If you’re on one of these medications and your sex drive has disappeared, that connection is worth exploring with your prescriber. Alternatives like bupropion (Wellbutrin) and mirtazapine (Remeron) are significantly less likely to cause sexual side effects. In some cases, switching medications or adjusting the dose can restore desire without sacrificing the mental health benefits. Blood pressure medications, hormonal birth control, and certain anti-anxiety drugs can also dampen libido, though the effects vary widely between individuals.

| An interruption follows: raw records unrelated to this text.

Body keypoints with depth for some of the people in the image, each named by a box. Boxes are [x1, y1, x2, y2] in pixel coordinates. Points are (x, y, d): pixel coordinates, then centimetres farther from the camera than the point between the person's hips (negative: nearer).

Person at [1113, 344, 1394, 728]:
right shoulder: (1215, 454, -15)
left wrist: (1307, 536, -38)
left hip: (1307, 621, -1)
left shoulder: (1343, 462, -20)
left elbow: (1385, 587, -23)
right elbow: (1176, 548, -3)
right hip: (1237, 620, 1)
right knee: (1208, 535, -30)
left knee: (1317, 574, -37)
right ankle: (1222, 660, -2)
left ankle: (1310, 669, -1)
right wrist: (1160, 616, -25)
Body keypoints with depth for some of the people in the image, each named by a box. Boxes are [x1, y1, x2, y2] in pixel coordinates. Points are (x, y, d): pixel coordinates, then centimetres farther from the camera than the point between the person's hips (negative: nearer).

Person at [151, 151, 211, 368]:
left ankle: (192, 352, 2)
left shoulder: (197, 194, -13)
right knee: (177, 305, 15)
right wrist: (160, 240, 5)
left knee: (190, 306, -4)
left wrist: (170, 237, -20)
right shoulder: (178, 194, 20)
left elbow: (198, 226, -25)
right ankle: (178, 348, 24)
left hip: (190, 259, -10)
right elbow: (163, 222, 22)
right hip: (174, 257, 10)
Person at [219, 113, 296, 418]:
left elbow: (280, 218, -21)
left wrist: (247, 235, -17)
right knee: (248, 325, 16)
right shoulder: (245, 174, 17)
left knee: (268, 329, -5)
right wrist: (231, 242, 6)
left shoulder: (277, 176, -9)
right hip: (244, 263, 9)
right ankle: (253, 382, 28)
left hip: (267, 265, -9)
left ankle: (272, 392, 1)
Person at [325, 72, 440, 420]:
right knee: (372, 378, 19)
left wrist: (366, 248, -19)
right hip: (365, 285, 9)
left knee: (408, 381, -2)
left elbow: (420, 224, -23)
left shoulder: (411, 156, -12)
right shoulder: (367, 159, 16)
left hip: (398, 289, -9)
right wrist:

Why There’s No True Aphrodisiac
Sexual desire is one of the most complex processes in the body, involving hormones, brain chemistry, emotional state, relationship dynamics, stress levels, sleep quality, and physical health all at once. That’s why no single drug produces the dramatic, instant effect people imagine when they search for something that “makes you horny.” The drugs that exist work gradually, modestly, and only in people whose low desire has a physiological component. For many people, the causes of low libido are situational: stress, exhaustion, relationship conflict, or medication side effects. No pill bypasses those factors.
The most effective approach for most people is identifying what’s suppressing desire in the first place, whether that’s a medication, a hormonal imbalance, chronic stress, or poor sleep, and addressing it directly. Prescription libido drugs fill a real gap for people with a specific medical diagnosis, but they’re not recreational enhancers and won’t turn a normal sex drive into a supercharged one.